I contacted customer support before signing up to inquire about an sign up specials in Los Angeles. I was told to google "Lyft Los Angeles Bonus" and to click on the Lyft ad that comes up on the results. Refreshing the search will cycle through the available bonuses.

The available bonus at the time (January 2017) were:

$500 for 100 rides in 30 days
$1000 for 250 rides in 60 days
$5000 for 1000 rides in 90 days

I chose the $1000 bonus and signed up successfully via the link.
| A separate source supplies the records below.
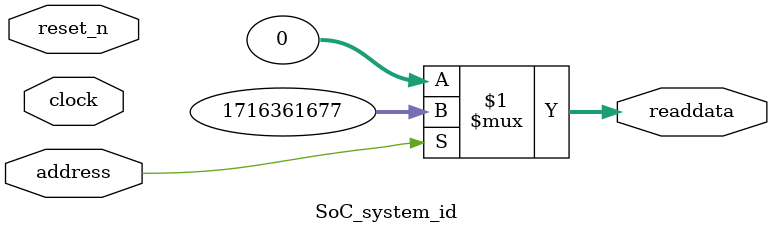
<source format=v>

`timescale 1ns / 1ps
// synthesis translate_on

// turn off superfluous verilog processor warnings 
// altera message_level Level1 
// altera message_off 10034 10035 10036 10037 10230 10240 10030 

module SoC_system_id (
               // inputs:
                address,
                clock,
                reset_n,

               // outputs:
                readdata
             )
;

  output  [ 31: 0] readdata;
  input            address;
  input            clock;
  input            reset_n;

  wire    [ 31: 0] readdata;
  //control_slave, which is an e_avalon_slave
  assign readdata = address ? 1716361677 : 0;

endmodule




</source>
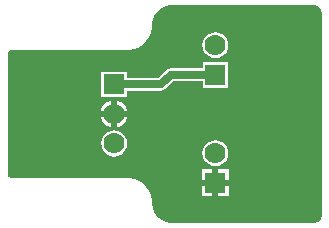
<source format=gtl>
G04*
G04 #@! TF.GenerationSoftware,Altium Limited,Altium Designer,21.0.9 (235)*
G04*
G04 Layer_Physical_Order=1*
G04 Layer_Color=255*
%FSLAX25Y25*%
%MOIN*%
G70*
G04*
G04 #@! TF.SameCoordinates,681C86FF-A5D9-4EC2-8099-3749C4F56B9B*
G04*
G04*
G04 #@! TF.FilePolarity,Positive*
G04*
G01*
G75*
%ADD13C,0.02500*%
%ADD14C,0.07000*%
%ADD15R,0.07000X0.07000*%
G36*
X103705Y73104D02*
X104145Y72922D01*
X104541Y72658D01*
X104878Y72321D01*
X105142Y71925D01*
X105325Y71485D01*
X105418Y71018D01*
Y70780D01*
Y3221D01*
X105418Y2982D01*
X105325Y2515D01*
X105142Y2075D01*
X104878Y1679D01*
X104541Y1343D01*
X104145Y1078D01*
X103705Y896D01*
X103238Y803D01*
X103000Y803D01*
X54840D01*
X53547Y1060D01*
X52328Y1565D01*
X51231Y2298D01*
X50298Y3231D01*
X49565Y4328D01*
X49060Y5547D01*
X48803Y6840D01*
Y7500D01*
X48799Y7520D01*
X48802Y7539D01*
X48766Y8275D01*
X48751Y8332D01*
Y8392D01*
X48464Y9834D01*
X48434Y9907D01*
X48419Y9984D01*
X47856Y11343D01*
X47812Y11408D01*
X47782Y11481D01*
X46965Y12704D01*
X46909Y12760D01*
X46865Y12826D01*
X45826Y13865D01*
X45760Y13909D01*
X45704Y13965D01*
X44482Y14782D01*
X44408Y14812D01*
X44343Y14856D01*
X42984Y15419D01*
X42907Y15434D01*
X42834Y15464D01*
X41392Y15751D01*
X41332D01*
X41274Y15766D01*
X40539Y15802D01*
X40520Y15799D01*
X40500Y15803D01*
X1762D01*
X1322Y15985D01*
X985Y16322D01*
X803Y16762D01*
Y17000D01*
Y57000D01*
Y57238D01*
X985Y57678D01*
X1322Y58015D01*
X1762Y58197D01*
X40500D01*
X40520Y58201D01*
X40539Y58198D01*
X41274Y58234D01*
X41332Y58249D01*
X41392D01*
X42834Y58536D01*
X42907Y58566D01*
X42984Y58581D01*
X44343Y59144D01*
X44408Y59188D01*
X44482Y59218D01*
X45704Y60035D01*
X45760Y60091D01*
X45826Y60135D01*
X46865Y61174D01*
X46909Y61240D01*
X46965Y61296D01*
X47782Y62519D01*
X47812Y62591D01*
X47856Y62657D01*
X48419Y64016D01*
X48434Y64093D01*
X48464Y64166D01*
X48751Y65608D01*
Y65668D01*
X48766Y65725D01*
X48802Y66461D01*
X48799Y66480D01*
X48803Y66500D01*
Y67160D01*
X49060Y68454D01*
X49565Y69672D01*
X50298Y70769D01*
X51231Y71702D01*
X52328Y72435D01*
X53547Y72940D01*
X54840Y73197D01*
X103238D01*
X103705Y73104D01*
D02*
G37*
%LPC*%
G36*
X70000Y64258D02*
X68878Y64111D01*
X67831Y63677D01*
X66933Y62988D01*
X66244Y62090D01*
X65811Y61044D01*
X65663Y59921D01*
X65811Y58799D01*
X66244Y57753D01*
X66933Y56854D01*
X67831Y56165D01*
X68878Y55732D01*
X70000Y55584D01*
X71122Y55732D01*
X72169Y56165D01*
X73067Y56854D01*
X73756Y57753D01*
X74189Y58799D01*
X74337Y59921D01*
X74189Y61044D01*
X73756Y62090D01*
X73067Y62988D01*
X72169Y63677D01*
X71122Y64111D01*
X70000Y64258D01*
D02*
G37*
G36*
X74300Y54379D02*
X65700D01*
Y52169D01*
X55079D01*
X55079Y52169D01*
X54279Y52010D01*
X53601Y51557D01*
X53601Y51557D01*
X50977Y48933D01*
X40521D01*
Y51143D01*
X31920D01*
Y42542D01*
X40521D01*
Y44752D01*
X51842D01*
X51842Y44752D01*
X52642Y44912D01*
X53320Y45365D01*
X55945Y47989D01*
X65700D01*
Y45779D01*
X74300D01*
Y54379D01*
D02*
G37*
G36*
X37220Y41407D02*
Y38000D01*
X40628D01*
X40605Y38175D01*
X40151Y39269D01*
X39430Y40209D01*
X38490Y40931D01*
X37395Y41384D01*
X37220Y41407D01*
D02*
G37*
G36*
X35221Y41407D02*
X35046Y41384D01*
X33951Y40931D01*
X33011Y40209D01*
X32290Y39269D01*
X31836Y38175D01*
X31813Y38000D01*
X35221D01*
Y41407D01*
D02*
G37*
G36*
X40628Y36000D02*
X37220D01*
Y32593D01*
X37395Y32616D01*
X38490Y33069D01*
X39430Y33791D01*
X40151Y34731D01*
X40605Y35825D01*
X40628Y36000D01*
D02*
G37*
G36*
X35221D02*
X31813D01*
X31836Y35825D01*
X32290Y34731D01*
X33011Y33791D01*
X33951Y33069D01*
X35046Y32616D01*
X35221Y32593D01*
Y36000D01*
D02*
G37*
G36*
X36220Y31495D02*
X35098Y31347D01*
X34052Y30913D01*
X33154Y30224D01*
X32464Y29326D01*
X32031Y28280D01*
X31883Y27158D01*
X32031Y26035D01*
X32464Y24989D01*
X33154Y24091D01*
X34052Y23401D01*
X35098Y22968D01*
X36220Y22820D01*
X37343Y22968D01*
X38389Y23401D01*
X39287Y24091D01*
X39977Y24989D01*
X40410Y26035D01*
X40558Y27158D01*
X40410Y28280D01*
X39977Y29326D01*
X39287Y30224D01*
X38389Y30913D01*
X37343Y31347D01*
X36220Y31495D01*
D02*
G37*
G36*
X70000Y28258D02*
X68878Y28111D01*
X67831Y27677D01*
X66933Y26988D01*
X66244Y26090D01*
X65811Y25044D01*
X65663Y23921D01*
X65811Y22799D01*
X66244Y21753D01*
X66933Y20854D01*
X67831Y20165D01*
X68878Y19732D01*
X70000Y19584D01*
X71122Y19732D01*
X72169Y20165D01*
X73067Y20854D01*
X73756Y21753D01*
X74189Y22799D01*
X74337Y23921D01*
X74189Y25044D01*
X73756Y26090D01*
X73067Y26988D01*
X72169Y27677D01*
X71122Y28111D01*
X70000Y28258D01*
D02*
G37*
G36*
X74500Y18579D02*
X71000D01*
Y15079D01*
X74500D01*
Y18579D01*
D02*
G37*
G36*
X69000D02*
X65500D01*
Y15079D01*
X69000D01*
Y18579D01*
D02*
G37*
G36*
X74500Y13079D02*
X71000D01*
Y9579D01*
X74500D01*
Y13079D01*
D02*
G37*
G36*
X69000D02*
X65500D01*
Y9579D01*
X69000D01*
Y13079D01*
D02*
G37*
%LPD*%
D13*
X55079Y50079D02*
X70000D01*
X51842Y46843D02*
X55079Y50079D01*
X36220Y46843D02*
X51842D01*
D14*
X36220Y27158D02*
D03*
Y37000D02*
D03*
X70000Y59921D02*
D03*
Y23921D02*
D03*
D15*
X36220Y46843D02*
D03*
X70000Y50079D02*
D03*
Y14079D02*
D03*
M02*

</source>
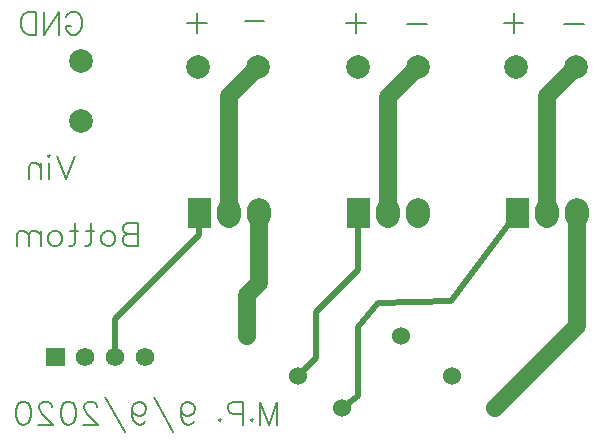
<source format=gbl>
G04 Layer: BottomLayer*
G04 EasyEDA v6.4.20.6, 2021-07-12T14:55:30+02:00*
G04 d0fccb6582e04fcdb478b3de06c523d3,74a9197d99fe486e8768ab895f0c19fe,10*
G04 Gerber Generator version 0.2*
G04 Scale: 100 percent, Rotated: No, Reflected: No *
G04 Dimensions in millimeters *
G04 leading zeros omitted , absolute positions ,4 integer and 5 decimal *
%FSLAX45Y45*%
%MOMM*%

%ADD11C,1.5000*%
%ADD12C,0.5000*%
%ADD13C,0.2032*%
%ADD15C,1.5240*%
%ADD16C,2.0000*%
%ADD18C,1.5748*%

%LPD*%
D13*
X2368041Y-9474708D02*
G01*
X2368041Y-9640824D01*
X2451100Y-9557765D02*
G01*
X2284729Y-9557765D01*
X3714241Y-9474708D02*
G01*
X3714241Y-9640824D01*
X3797300Y-9557765D02*
G01*
X3630929Y-9557765D01*
X5047741Y-9474708D02*
G01*
X5047741Y-9640824D01*
X5130800Y-9557765D02*
G01*
X4964429Y-9557765D01*
X2937677Y-9537189D02*
G01*
X2771421Y-9537189D01*
X4314624Y-9562589D02*
G01*
X4148368Y-9562589D01*
X5644781Y-9562589D02*
G01*
X5478525Y-9562589D01*
X3048000Y-12761653D02*
G01*
X3048000Y-12955615D01*
X3048000Y-12761653D02*
G01*
X2974108Y-12955615D01*
X2900217Y-12761653D02*
G01*
X2974108Y-12955615D01*
X2900217Y-12761653D02*
G01*
X2900217Y-12955615D01*
X2830022Y-12909435D02*
G01*
X2839257Y-12918671D01*
X2830022Y-12927906D01*
X2820784Y-12918671D01*
X2830022Y-12909435D01*
X2759824Y-12761653D02*
G01*
X2759824Y-12955615D01*
X2759824Y-12761653D02*
G01*
X2676697Y-12761653D01*
X2648988Y-12770888D01*
X2639753Y-12780124D01*
X2630515Y-12798597D01*
X2630515Y-12826306D01*
X2639753Y-12844779D01*
X2648988Y-12854015D01*
X2676697Y-12863253D01*
X2759824Y-12863253D01*
X2560320Y-12909435D02*
G01*
X2569555Y-12918671D01*
X2560320Y-12927906D01*
X2551084Y-12918671D01*
X2560320Y-12909435D01*
X2227811Y-12826306D02*
G01*
X2237046Y-12854015D01*
X2255520Y-12872488D01*
X2283228Y-12881724D01*
X2292464Y-12881724D01*
X2320175Y-12872488D01*
X2338646Y-12854015D01*
X2347884Y-12826306D01*
X2347884Y-12817071D01*
X2338646Y-12789362D01*
X2320175Y-12770888D01*
X2292464Y-12761653D01*
X2283228Y-12761653D01*
X2255520Y-12770888D01*
X2237046Y-12789362D01*
X2227811Y-12826306D01*
X2227811Y-12872488D01*
X2237046Y-12918671D01*
X2255520Y-12946379D01*
X2283228Y-12955615D01*
X2301702Y-12955615D01*
X2329411Y-12946379D01*
X2338646Y-12927906D01*
X2000595Y-12724706D02*
G01*
X2166851Y-13020271D01*
X1819564Y-12826306D02*
G01*
X1828800Y-12854015D01*
X1847273Y-12872488D01*
X1874982Y-12881724D01*
X1884217Y-12881724D01*
X1911926Y-12872488D01*
X1930400Y-12854015D01*
X1939635Y-12826306D01*
X1939635Y-12817071D01*
X1930400Y-12789362D01*
X1911926Y-12770888D01*
X1884217Y-12761653D01*
X1874982Y-12761653D01*
X1847273Y-12770888D01*
X1828800Y-12789362D01*
X1819564Y-12826306D01*
X1819564Y-12872488D01*
X1828800Y-12918671D01*
X1847273Y-12946379D01*
X1874982Y-12955615D01*
X1893455Y-12955615D01*
X1921164Y-12946379D01*
X1930400Y-12927906D01*
X1592348Y-12724706D02*
G01*
X1758604Y-13020271D01*
X1522153Y-12807835D02*
G01*
X1522153Y-12798597D01*
X1512915Y-12780124D01*
X1503679Y-12770888D01*
X1485206Y-12761653D01*
X1448262Y-12761653D01*
X1429788Y-12770888D01*
X1420553Y-12780124D01*
X1411315Y-12798597D01*
X1411315Y-12817071D01*
X1420553Y-12835544D01*
X1439024Y-12863253D01*
X1531388Y-12955615D01*
X1402079Y-12955615D01*
X1285702Y-12761653D02*
G01*
X1313411Y-12770888D01*
X1331884Y-12798597D01*
X1341120Y-12844779D01*
X1341120Y-12872488D01*
X1331884Y-12918671D01*
X1313411Y-12946379D01*
X1285702Y-12955615D01*
X1267228Y-12955615D01*
X1239520Y-12946379D01*
X1221046Y-12918671D01*
X1211811Y-12872488D01*
X1211811Y-12844779D01*
X1221046Y-12798597D01*
X1239520Y-12770888D01*
X1267228Y-12761653D01*
X1285702Y-12761653D01*
X1141615Y-12807835D02*
G01*
X1141615Y-12798597D01*
X1132377Y-12780124D01*
X1123142Y-12770888D01*
X1104668Y-12761653D01*
X1067724Y-12761653D01*
X1049251Y-12770888D01*
X1040015Y-12780124D01*
X1030777Y-12798597D01*
X1030777Y-12817071D01*
X1040015Y-12835544D01*
X1058486Y-12863253D01*
X1150851Y-12955615D01*
X1021542Y-12955615D01*
X905164Y-12761653D02*
G01*
X932873Y-12770888D01*
X951344Y-12798597D01*
X960582Y-12844779D01*
X960582Y-12872488D01*
X951344Y-12918671D01*
X932873Y-12946379D01*
X905164Y-12955615D01*
X886691Y-12955615D01*
X858982Y-12946379D01*
X840508Y-12918671D01*
X831273Y-12872488D01*
X831273Y-12844779D01*
X840508Y-12798597D01*
X858982Y-12770888D01*
X886691Y-12761653D01*
X905164Y-12761653D01*
X1258455Y-9505835D02*
G01*
X1267691Y-9487362D01*
X1286164Y-9468888D01*
X1304635Y-9459653D01*
X1341582Y-9459653D01*
X1360055Y-9468888D01*
X1378526Y-9487362D01*
X1387764Y-9505835D01*
X1397000Y-9533544D01*
X1397000Y-9579724D01*
X1387764Y-9607435D01*
X1378526Y-9625906D01*
X1360055Y-9644379D01*
X1341582Y-9653615D01*
X1304635Y-9653615D01*
X1286164Y-9644379D01*
X1267691Y-9625906D01*
X1258455Y-9607435D01*
X1258455Y-9579724D01*
X1304635Y-9579724D02*
G01*
X1258455Y-9579724D01*
X1197495Y-9459653D02*
G01*
X1197495Y-9653615D01*
X1197495Y-9459653D02*
G01*
X1068184Y-9653615D01*
X1068184Y-9459653D02*
G01*
X1068184Y-9653615D01*
X1007224Y-9459653D02*
G01*
X1007224Y-9653615D01*
X1007224Y-9459653D02*
G01*
X942571Y-9459653D01*
X914862Y-9468888D01*
X896388Y-9487362D01*
X887153Y-9505835D01*
X877915Y-9533544D01*
X877915Y-9579724D01*
X887153Y-9607435D01*
X896388Y-9625906D01*
X914862Y-9644379D01*
X942571Y-9653615D01*
X1007224Y-9653615D01*
X1333500Y-10678853D02*
G01*
X1259608Y-10872815D01*
X1185717Y-10678853D02*
G01*
X1259608Y-10872815D01*
X1124757Y-10678853D02*
G01*
X1115522Y-10688088D01*
X1106284Y-10678853D01*
X1115522Y-10669615D01*
X1124757Y-10678853D01*
X1115522Y-10743506D02*
G01*
X1115522Y-10872815D01*
X1045324Y-10743506D02*
G01*
X1045324Y-10872815D01*
X1045324Y-10780453D02*
G01*
X1017615Y-10752744D01*
X999144Y-10743506D01*
X971435Y-10743506D01*
X952962Y-10752744D01*
X943724Y-10780453D01*
X943724Y-10872815D01*
X1866900Y-11250353D02*
G01*
X1866900Y-11444315D01*
X1866900Y-11250353D02*
G01*
X1783773Y-11250353D01*
X1756064Y-11259588D01*
X1746826Y-11268824D01*
X1737591Y-11287297D01*
X1737591Y-11305771D01*
X1746826Y-11324244D01*
X1756064Y-11333479D01*
X1783773Y-11342715D01*
X1866900Y-11342715D02*
G01*
X1783773Y-11342715D01*
X1756064Y-11351953D01*
X1746826Y-11361188D01*
X1737591Y-11379662D01*
X1737591Y-11407371D01*
X1746826Y-11425844D01*
X1756064Y-11435079D01*
X1783773Y-11444315D01*
X1866900Y-11444315D01*
X1630448Y-11315006D02*
G01*
X1648922Y-11324244D01*
X1667395Y-11342715D01*
X1676631Y-11370424D01*
X1676631Y-11388897D01*
X1667395Y-11416606D01*
X1648922Y-11435079D01*
X1630448Y-11444315D01*
X1602739Y-11444315D01*
X1584266Y-11435079D01*
X1565795Y-11416606D01*
X1556557Y-11388897D01*
X1556557Y-11370424D01*
X1565795Y-11342715D01*
X1584266Y-11324244D01*
X1602739Y-11315006D01*
X1630448Y-11315006D01*
X1467888Y-11250353D02*
G01*
X1467888Y-11407371D01*
X1458653Y-11435079D01*
X1440179Y-11444315D01*
X1421706Y-11444315D01*
X1495597Y-11315006D02*
G01*
X1430944Y-11315006D01*
X1333037Y-11250353D02*
G01*
X1333037Y-11407371D01*
X1323802Y-11435079D01*
X1305328Y-11444315D01*
X1286855Y-11444315D01*
X1360746Y-11315006D02*
G01*
X1296093Y-11315006D01*
X1179715Y-11315006D02*
G01*
X1198186Y-11324244D01*
X1216660Y-11342715D01*
X1225895Y-11370424D01*
X1225895Y-11388897D01*
X1216660Y-11416606D01*
X1198186Y-11435079D01*
X1179715Y-11444315D01*
X1152004Y-11444315D01*
X1133533Y-11435079D01*
X1115060Y-11416606D01*
X1105824Y-11388897D01*
X1105824Y-11370424D01*
X1115060Y-11342715D01*
X1133533Y-11324244D01*
X1152004Y-11315006D01*
X1179715Y-11315006D01*
X1044864Y-11315006D02*
G01*
X1044864Y-11444315D01*
X1044864Y-11351953D02*
G01*
X1017155Y-11324244D01*
X998682Y-11315006D01*
X970973Y-11315006D01*
X952500Y-11324244D01*
X943264Y-11351953D01*
X943264Y-11444315D01*
X943264Y-11351953D02*
G01*
X915555Y-11324244D01*
X897082Y-11315006D01*
X869373Y-11315006D01*
X850900Y-11324244D01*
X841664Y-11351953D01*
X841664Y-11444315D01*
D11*
X5575300Y-9931400D02*
G01*
X5334000Y-10172700D01*
X5334000Y-11163300D01*
X4241800Y-9931400D02*
G01*
X3987800Y-10185400D01*
X3987800Y-11163300D01*
X2882900Y-9931400D02*
G01*
X2641600Y-10172700D01*
X2641600Y-11163300D01*
D12*
X3594100Y-12814300D02*
G01*
X3733800Y-12712700D01*
X3733800Y-12128500D01*
X3898900Y-11925300D01*
X4521200Y-11912600D01*
X5080000Y-11163300D01*
X3225800Y-12547600D02*
G01*
X3378200Y-12395200D01*
X3378200Y-12001500D01*
X3733800Y-11645900D01*
X3733800Y-11163300D01*
X1676400Y-12382500D02*
G01*
X1676400Y-12064994D01*
X2387600Y-11353794D01*
X2387600Y-11163300D01*
D11*
X5588000Y-11163300D02*
G01*
X5588000Y-12120402D01*
X4894102Y-12814300D01*
X2794000Y-12204700D02*
G01*
X2794000Y-11861800D01*
X2895600Y-11760200D01*
X2895600Y-11163300D01*
G36*
X2287524Y-11038331D02*
G01*
X2487675Y-11038331D01*
X2487675Y-11288268D01*
X2287524Y-11288268D01*
G37*
G36*
X3633724Y-11038331D02*
G01*
X3833875Y-11038331D01*
X3833875Y-11288268D01*
X3633724Y-11288268D01*
G37*
G36*
X4979924Y-11038331D02*
G01*
X5180075Y-11038331D01*
X5180075Y-11288268D01*
X4979924Y-11288268D01*
G37*
D15*
G01*
X2794000Y-12204700D03*
G01*
X4093997Y-12204700D03*
G01*
X3225800Y-12547600D03*
G01*
X4525797Y-12547600D03*
G01*
X3594100Y-12814300D03*
G01*
X4894097Y-12814300D03*
D16*
G01*
X1384300Y-9880600D03*
G01*
X1384300Y-10388600D03*
G01*
X5575300Y-9931400D03*
G01*
X5067300Y-9931400D03*
G01*
X4241800Y-9931400D03*
G01*
X3733800Y-9931400D03*
G01*
X2882900Y-9931400D03*
G01*
X2374900Y-9931400D03*
G36*
X1089660Y-12303760D02*
G01*
X1247139Y-12303760D01*
X1247139Y-12461239D01*
X1089660Y-12461239D01*
G37*
D18*
G01*
X1422400Y-12382500D03*
G01*
X1676400Y-12382500D03*
G01*
X1930400Y-12382500D03*
D16*
X2895600Y-11138301D02*
G01*
X2895600Y-11188301D01*
X2641600Y-11138301D02*
G01*
X2641600Y-11188301D01*
X4241800Y-11138301D02*
G01*
X4241800Y-11188301D01*
X3987800Y-11138301D02*
G01*
X3987800Y-11188301D01*
X5588000Y-11138301D02*
G01*
X5588000Y-11188301D01*
X5334000Y-11138301D02*
G01*
X5334000Y-11188301D01*
M02*

</source>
A couple days after being activated a note showing my active bonus and the date I need to complete by showed up on the app.

This is only a part time gig and found that by doing about 12 hours a week I'll be able to meet the requirements.


----------



## Shelovespets (Aug 27, 2016)

DocT said:


> What happens of a new driver doesn't make that 1000 ride goal? Is there a breakdown in rides for a lower payout?
> 
> I currently do Uber, and am planning to do Lyft very soon.


Afraid not. It's all or nothing. Go for the $1000 offer shown in previous comment. That is certainly doable.


----------



## JuniorSF (Jan 25, 2017)

MrMikeNC said:


> Is there any way to find out what a new rider gets as incentive for them to use a referral code? I asked both Lyft and Uber about this and they gave me vague answers.
> 
> Referring a driver is easy, its a meeting of the minds basically, but a rider, trying to figure that one out.


Depends on each code and area.
My code last I learned of gives new pax $10 worth of ride credits, but it only uses $2 per trip, so a total of 5 rides discounted.


----------



## MrMikeNC (Feb 16, 2017)

JuniorSF said:


> Depends on each code and area.
> My code last I learned of gives new pax $10 worth of ride credits, but it only uses $2 per trip, so a total of 5 rides discounted.


So basically no way to know. Gotcha.

And with my luck since I live in Raleigh, NC its probably 50 cents per trip or something crazy.


----------



## JuniorSF (Jan 25, 2017)

MrMikeNC said:


> So basically no way to know. Gotcha.
> 
> And with my luck since I live in Raleigh, NC its probably 50 cents per trip or something crazy.


There's a way.









Once you click that, it will show you how much ride credits pax will get.


----------



## MrMikeNC (Feb 16, 2017)

JuniorSF said:


> There's a way.
> 
> View attachment 102061
> 
> ...


$15. So I get paid $15 while they get $15 in ride credit.


----------



## JuniorSF (Jan 25, 2017)

MrMikeNC said:


> $15. So I get paid $15 while they get $15 in ride credit.










I get $10, pax gets $20 worth of ride credits, but its not $20 for 1 ride.

Like i said my last referral it gave pax $10, but $2 per ride. It's so no one abuses new pax referral and make new accts everytime just to get one $20 free ride.


----------



## MrMikeNC (Feb 16, 2017)

JuniorSF said:


> View attachment 102063
> 
> I get $10, pax gets $20 worth of ride credits, but its not $20 for 1 ride.
> 
> Like i said my last referral it gave pax $10, but $2 per ride. It's so no one abuses new pax referral and make new accts everytime just to get one $20 free ride.


Dang I was going to use it exactly for that if I ever need to go to the airport for vacation. lol Ah well. Still at least if someone uses my code I'd get $15.


----------